Od tamtej pory Lucas zachowuje się inaczej, dziwnie. Ciągle chodzi nerwowy, a jedynie co robi w ciągu dnia, to notoryczne sprawdzanie telefonu. Nie mam pojęcia co on na nim robi, ale wiem, że nie relaksuje się. Nie rozmawia ze mną, chyba że na temat niedoszłej samobójczyni. Bardzo go interesuje, co jest dla mnie zwyczajnie niezręczne.

Zamykając drzwi od naszego lokum dociera do mnie dźwięk przychodzącej wiadomości. Ah, no tak dla innych zawsze ma czas – tylko nie dla mnie. Czy to już podchodzi pod zazdrość?

Odpędzam od siebie niepotrzebne myśli, w końcu miałam odetchnąć od tego. Poruszając się po pokładzie przyłapuje się na badaniu każdej mijanej twarzy. To samo dzieje się, gdy wchodzę do statkowej restauracji. Szukam jej, chciałabym z nią porozmawiać i mam nadzieję, że ją gdzieś spotkam. Ułatwiłoby mi to zadanie, a raczej zaspokoiło własne nurtujące myśli.

— Podać jajecznicę lub ciepły napój do śniadania? — pyta mnie jedna z kelnerek, kiedy zajmuję wybrane przez siebie miejsce. Tak, jak wspominałam już któregoś razu, na porannym posiłku panuje “wolny wybór„, czyli tzn. szwedzki stół, w którym już się obsłużyłam. Nabrałam sobie trzy kromki chleba wraz z tą samą ilością kawałków kosteczek  masła, do tego dobrałam oczywiście dodatki takie jak wędlina oraz pokrojone już pomidory. Uwielbiam takie śniadanie – proste, a smaczne.

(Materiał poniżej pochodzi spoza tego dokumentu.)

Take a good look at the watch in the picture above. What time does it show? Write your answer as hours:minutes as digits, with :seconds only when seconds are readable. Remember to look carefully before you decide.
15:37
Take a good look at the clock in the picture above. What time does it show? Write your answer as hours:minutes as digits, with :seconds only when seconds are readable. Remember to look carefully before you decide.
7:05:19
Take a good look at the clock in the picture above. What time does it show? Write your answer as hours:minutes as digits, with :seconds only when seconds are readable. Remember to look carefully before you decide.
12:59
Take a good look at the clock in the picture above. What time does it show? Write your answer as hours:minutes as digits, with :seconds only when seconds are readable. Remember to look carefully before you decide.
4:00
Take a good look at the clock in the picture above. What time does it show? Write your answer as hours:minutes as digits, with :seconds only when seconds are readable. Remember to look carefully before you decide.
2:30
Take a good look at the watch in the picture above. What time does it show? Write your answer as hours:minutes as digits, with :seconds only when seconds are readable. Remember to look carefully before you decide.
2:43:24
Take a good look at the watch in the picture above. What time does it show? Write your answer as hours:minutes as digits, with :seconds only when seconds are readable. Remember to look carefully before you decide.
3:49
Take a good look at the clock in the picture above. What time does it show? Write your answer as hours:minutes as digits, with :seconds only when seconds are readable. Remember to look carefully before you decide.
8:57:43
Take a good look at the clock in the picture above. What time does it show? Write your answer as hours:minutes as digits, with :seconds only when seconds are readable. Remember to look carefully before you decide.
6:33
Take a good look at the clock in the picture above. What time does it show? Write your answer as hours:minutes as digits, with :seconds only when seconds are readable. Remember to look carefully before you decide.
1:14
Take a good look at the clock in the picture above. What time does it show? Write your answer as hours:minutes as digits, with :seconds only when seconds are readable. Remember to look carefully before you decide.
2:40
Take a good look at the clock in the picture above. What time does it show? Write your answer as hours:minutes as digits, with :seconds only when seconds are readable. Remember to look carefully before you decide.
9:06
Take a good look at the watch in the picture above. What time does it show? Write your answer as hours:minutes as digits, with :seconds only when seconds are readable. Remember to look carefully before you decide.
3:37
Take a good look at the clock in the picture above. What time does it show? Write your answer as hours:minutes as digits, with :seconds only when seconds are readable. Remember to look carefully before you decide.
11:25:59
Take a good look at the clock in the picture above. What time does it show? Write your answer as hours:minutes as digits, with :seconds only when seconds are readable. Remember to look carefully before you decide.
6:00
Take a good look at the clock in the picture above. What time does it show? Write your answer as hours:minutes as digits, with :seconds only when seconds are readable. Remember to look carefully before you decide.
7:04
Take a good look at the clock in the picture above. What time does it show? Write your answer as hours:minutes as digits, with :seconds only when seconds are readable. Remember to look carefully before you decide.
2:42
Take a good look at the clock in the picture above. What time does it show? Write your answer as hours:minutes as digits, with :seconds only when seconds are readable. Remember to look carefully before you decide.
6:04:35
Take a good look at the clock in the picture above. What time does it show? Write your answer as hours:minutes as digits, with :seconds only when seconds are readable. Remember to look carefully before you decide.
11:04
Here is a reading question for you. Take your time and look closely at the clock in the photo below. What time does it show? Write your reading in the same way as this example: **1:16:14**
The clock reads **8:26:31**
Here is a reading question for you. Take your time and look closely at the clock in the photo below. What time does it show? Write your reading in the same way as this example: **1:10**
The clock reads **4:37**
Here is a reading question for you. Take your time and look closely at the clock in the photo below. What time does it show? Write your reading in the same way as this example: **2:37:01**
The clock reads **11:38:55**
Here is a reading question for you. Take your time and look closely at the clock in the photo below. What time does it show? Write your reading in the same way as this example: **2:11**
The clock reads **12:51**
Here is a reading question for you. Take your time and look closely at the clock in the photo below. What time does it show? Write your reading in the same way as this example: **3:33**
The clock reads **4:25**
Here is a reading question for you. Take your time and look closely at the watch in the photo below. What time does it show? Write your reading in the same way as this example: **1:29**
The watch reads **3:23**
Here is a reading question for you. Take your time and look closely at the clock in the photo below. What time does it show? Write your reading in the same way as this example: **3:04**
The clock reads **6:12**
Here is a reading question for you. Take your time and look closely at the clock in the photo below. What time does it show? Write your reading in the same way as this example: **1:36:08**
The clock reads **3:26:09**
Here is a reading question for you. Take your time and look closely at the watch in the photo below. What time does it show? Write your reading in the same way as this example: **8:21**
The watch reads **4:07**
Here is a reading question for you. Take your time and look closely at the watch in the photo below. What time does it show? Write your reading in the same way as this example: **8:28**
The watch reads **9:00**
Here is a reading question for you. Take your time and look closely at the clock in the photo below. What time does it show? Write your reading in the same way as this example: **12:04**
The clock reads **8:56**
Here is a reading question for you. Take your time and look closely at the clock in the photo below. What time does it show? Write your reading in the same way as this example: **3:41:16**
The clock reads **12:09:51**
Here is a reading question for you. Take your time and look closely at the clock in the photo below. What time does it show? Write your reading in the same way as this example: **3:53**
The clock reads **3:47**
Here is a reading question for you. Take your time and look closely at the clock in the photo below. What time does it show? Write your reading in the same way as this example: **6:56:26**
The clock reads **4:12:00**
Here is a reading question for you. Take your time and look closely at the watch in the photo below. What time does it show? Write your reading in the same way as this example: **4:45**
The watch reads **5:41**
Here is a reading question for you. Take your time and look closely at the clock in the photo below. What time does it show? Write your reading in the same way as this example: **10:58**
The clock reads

— Nie, dziękuję — odmawiam grzecznie, miło się do niej uśmiechając. Co, jak co, ale doceniam ich pracę. Muszą być dla każdego przyjazne, mimo tego, że czasem mają ochotę komuś wbić te sztućce prosto w serce. Kobieta jedynie kiwa głową, mówiąc aby w razie potrzeby wołać.

Śniadanie jem w samotności, pomimo tego, że wokół mnie jest sporo ludzi. Nie tyle co na obiedzie, ale i tak jest ich dużo. Jednak i tu nie dostrzegam szukanej twarzy. Pewnie siedzi w pokoju, potrzebuje chwili dla siebie. Musi pomyśleć, poukładać sobie wszystko w głowie. Uporządkować na nowo.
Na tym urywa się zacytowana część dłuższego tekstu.